As an article published by our Journal in 2014 pointed out, after the Sandoval, “disparate impact’s grounding seems shaky.” In light of this precarious precedent, the article turned to HUD and other agencies to “clarify, formalize, and ultimately stabilize disparate impact law.” While such faith may have been well-founded in the Obama era, it poorly reflects the political landscape today. In fact, just this past August a federal judge dismissed a lawsuit brought against HUD and Secretary Ben Carson over its delays and changes to the Obama-era funding requirements regarding “segregated housing patterns.”
While the last few months have proven strangely quiet on this issue, a top real estate law firm recently pointed out that the Consumer Financial Protection Bureau (CFPB) has hinted in its 2018 Rulemaking Agenda that it may revisit the disparate impact doctrine as it applies to lending under the Equal Credit Opportunity Act (ECOA). In particular, the preamble to this agenda states in its subsection on future planning:
“The Bureau is considering future activity with regard to specific areas of consumer financial law of significant public interest. For example, the Bureau announced in May 2018 that it is reexamining the requirements of the Equal Credit Opportunity Act (ECOA) concerning the disparate impact doctrine in light of recent Supreme Court case law and the Congressional disapproval of a prior Bureau bulletin concerning indirect auto lender compliance with ECOA and its implementing regulations.”
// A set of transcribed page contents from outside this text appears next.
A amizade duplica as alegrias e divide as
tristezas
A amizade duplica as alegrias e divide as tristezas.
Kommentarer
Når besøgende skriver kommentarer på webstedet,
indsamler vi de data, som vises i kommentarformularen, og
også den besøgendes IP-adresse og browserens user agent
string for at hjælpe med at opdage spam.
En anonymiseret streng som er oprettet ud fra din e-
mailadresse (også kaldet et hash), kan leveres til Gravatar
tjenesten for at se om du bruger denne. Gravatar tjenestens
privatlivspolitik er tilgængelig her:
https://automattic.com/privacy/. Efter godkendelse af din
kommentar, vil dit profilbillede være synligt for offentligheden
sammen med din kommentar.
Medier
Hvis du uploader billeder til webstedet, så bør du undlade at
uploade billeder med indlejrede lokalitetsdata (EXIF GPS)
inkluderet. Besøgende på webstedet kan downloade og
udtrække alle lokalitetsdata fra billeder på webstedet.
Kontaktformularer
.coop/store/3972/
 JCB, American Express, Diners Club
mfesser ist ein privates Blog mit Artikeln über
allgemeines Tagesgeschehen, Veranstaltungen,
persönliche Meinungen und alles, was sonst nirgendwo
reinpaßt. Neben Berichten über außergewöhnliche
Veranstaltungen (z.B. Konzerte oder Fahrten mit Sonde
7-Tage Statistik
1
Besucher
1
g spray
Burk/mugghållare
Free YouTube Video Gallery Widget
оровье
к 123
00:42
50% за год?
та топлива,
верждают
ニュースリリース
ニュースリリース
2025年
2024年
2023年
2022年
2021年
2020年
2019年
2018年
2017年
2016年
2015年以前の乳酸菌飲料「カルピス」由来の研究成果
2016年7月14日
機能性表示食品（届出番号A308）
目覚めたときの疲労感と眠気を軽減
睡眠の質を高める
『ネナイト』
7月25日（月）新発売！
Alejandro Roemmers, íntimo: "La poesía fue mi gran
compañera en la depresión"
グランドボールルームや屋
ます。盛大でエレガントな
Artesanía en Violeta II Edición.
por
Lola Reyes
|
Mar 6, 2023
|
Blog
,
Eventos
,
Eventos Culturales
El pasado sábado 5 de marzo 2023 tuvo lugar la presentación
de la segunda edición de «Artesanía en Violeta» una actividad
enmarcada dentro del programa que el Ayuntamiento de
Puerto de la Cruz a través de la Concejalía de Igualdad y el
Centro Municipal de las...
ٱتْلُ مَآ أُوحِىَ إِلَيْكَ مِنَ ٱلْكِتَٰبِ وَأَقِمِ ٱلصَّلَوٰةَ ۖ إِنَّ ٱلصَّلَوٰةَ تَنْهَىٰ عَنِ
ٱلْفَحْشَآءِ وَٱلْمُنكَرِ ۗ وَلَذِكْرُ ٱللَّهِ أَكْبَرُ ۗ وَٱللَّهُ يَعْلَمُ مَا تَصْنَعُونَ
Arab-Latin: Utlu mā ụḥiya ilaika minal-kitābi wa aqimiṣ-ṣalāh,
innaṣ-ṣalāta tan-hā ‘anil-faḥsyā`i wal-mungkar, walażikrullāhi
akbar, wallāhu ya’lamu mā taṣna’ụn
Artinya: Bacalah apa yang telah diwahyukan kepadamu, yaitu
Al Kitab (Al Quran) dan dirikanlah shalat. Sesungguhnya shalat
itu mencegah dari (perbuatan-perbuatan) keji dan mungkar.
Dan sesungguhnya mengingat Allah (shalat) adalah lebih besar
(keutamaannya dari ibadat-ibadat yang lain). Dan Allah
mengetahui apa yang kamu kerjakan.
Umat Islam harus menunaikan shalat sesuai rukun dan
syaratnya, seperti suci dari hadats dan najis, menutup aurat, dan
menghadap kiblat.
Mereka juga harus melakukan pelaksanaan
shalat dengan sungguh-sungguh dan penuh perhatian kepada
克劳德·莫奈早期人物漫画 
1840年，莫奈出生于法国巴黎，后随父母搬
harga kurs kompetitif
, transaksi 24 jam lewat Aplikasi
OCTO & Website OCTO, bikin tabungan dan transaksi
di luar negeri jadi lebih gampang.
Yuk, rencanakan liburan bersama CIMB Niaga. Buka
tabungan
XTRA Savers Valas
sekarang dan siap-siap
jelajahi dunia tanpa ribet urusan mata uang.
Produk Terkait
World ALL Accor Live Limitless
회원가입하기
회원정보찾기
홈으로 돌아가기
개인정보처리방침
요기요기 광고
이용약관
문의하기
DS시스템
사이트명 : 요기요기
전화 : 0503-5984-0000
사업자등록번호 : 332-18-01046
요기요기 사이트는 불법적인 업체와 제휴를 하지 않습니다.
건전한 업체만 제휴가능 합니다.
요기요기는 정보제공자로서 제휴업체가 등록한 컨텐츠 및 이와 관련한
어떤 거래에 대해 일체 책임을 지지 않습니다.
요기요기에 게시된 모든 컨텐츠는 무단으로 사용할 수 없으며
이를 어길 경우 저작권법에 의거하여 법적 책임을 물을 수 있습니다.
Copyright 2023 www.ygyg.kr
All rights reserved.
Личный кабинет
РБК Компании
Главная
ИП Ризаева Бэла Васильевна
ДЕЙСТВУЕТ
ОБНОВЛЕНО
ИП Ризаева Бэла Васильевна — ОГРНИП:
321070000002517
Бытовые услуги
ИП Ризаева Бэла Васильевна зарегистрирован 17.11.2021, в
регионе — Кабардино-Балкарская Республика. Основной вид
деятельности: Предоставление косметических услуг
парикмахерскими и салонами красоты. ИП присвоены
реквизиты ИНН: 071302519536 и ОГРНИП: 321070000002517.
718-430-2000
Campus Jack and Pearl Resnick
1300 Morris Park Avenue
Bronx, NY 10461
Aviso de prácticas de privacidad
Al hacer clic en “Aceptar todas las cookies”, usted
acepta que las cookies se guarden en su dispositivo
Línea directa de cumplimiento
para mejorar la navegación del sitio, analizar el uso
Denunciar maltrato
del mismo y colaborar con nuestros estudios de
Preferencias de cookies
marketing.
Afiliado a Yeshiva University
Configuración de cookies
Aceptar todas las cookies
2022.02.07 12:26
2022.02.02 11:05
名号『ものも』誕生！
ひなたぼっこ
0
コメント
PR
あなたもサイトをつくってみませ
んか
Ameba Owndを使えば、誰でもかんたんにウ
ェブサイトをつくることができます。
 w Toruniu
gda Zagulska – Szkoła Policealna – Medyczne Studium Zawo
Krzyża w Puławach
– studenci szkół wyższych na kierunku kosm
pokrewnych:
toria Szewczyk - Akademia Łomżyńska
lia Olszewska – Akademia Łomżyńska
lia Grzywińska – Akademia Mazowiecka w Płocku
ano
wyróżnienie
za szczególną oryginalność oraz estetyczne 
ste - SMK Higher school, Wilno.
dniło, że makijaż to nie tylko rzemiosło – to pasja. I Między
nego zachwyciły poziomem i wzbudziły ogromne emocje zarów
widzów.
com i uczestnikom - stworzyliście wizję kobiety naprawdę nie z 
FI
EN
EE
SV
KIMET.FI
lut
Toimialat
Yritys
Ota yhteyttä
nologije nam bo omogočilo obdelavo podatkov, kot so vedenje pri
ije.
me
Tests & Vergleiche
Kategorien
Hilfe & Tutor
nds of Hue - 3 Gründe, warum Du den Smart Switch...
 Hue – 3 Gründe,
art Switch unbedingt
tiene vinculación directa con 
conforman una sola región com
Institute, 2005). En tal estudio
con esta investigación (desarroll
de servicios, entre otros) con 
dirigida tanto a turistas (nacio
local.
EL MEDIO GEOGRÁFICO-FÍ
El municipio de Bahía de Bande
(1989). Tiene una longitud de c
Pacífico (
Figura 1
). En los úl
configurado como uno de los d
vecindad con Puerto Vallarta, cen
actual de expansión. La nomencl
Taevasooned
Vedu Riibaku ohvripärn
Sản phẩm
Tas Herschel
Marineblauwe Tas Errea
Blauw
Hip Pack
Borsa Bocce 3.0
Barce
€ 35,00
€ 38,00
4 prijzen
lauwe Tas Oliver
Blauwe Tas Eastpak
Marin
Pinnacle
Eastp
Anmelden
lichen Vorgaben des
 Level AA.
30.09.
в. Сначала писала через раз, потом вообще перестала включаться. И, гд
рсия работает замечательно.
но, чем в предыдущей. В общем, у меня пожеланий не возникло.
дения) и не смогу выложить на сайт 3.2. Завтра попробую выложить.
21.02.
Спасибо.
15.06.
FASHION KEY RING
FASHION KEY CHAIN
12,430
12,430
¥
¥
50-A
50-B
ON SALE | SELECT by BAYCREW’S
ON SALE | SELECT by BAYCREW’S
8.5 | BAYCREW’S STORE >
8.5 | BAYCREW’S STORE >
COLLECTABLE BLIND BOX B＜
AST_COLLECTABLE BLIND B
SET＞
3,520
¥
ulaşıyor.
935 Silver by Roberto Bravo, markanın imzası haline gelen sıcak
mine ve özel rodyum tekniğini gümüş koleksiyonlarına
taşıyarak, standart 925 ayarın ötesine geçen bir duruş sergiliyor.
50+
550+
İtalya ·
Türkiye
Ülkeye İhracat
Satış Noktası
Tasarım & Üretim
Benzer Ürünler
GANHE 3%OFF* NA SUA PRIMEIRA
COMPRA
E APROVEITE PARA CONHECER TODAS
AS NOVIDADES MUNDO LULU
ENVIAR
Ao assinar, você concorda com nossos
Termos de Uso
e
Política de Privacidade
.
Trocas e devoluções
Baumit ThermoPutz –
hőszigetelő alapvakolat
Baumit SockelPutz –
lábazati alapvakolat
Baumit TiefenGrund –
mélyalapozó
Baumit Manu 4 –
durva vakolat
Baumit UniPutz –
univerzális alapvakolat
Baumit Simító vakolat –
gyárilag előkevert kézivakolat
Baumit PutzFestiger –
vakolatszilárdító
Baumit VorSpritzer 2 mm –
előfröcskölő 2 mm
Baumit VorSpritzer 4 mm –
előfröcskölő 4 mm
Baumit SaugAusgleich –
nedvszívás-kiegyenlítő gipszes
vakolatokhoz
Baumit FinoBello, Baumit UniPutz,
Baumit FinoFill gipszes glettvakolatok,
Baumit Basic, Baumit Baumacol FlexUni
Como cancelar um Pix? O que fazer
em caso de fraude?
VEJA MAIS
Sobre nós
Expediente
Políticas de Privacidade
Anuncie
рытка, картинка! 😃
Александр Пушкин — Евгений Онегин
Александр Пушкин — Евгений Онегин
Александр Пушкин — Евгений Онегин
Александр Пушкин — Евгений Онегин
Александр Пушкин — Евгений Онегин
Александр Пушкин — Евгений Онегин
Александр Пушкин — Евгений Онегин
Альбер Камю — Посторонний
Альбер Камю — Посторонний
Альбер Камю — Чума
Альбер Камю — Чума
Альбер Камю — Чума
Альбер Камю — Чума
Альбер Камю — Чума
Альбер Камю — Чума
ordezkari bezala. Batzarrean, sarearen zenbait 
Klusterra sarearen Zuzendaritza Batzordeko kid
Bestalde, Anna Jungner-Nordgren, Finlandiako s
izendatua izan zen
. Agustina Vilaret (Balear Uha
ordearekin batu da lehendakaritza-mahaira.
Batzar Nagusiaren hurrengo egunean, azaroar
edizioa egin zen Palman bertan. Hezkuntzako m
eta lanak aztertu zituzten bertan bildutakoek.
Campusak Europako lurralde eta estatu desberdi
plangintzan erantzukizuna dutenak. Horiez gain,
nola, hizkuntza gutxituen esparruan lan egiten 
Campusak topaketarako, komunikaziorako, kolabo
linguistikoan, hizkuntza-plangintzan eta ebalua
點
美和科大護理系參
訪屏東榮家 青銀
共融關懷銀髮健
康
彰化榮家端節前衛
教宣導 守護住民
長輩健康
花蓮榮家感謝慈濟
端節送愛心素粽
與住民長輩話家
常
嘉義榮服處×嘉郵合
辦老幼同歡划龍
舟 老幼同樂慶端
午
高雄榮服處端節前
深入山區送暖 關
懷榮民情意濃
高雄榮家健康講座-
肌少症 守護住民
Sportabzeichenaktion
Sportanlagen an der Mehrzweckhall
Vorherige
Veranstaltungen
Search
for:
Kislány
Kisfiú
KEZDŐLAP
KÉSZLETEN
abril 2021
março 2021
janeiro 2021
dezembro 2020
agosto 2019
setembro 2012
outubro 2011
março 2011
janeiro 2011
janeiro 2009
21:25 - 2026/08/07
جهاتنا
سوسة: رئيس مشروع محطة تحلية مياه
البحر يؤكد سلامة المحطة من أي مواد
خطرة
Though speculating, the article points out that such a “reexamining” could define the elements of a disparate impact claim to relegate them to “well-settled situations,” add additional required proofs beyond statistical analysis for such claims or even remove such a theory of liability under the ECOA altogether. What route this agency and the Court take in the coming months and years, however, is highly uncertain. That being said, what is certain is that the disparate impact standard, as a tool for achieving housing desegregation, is once again on “shaky” ground.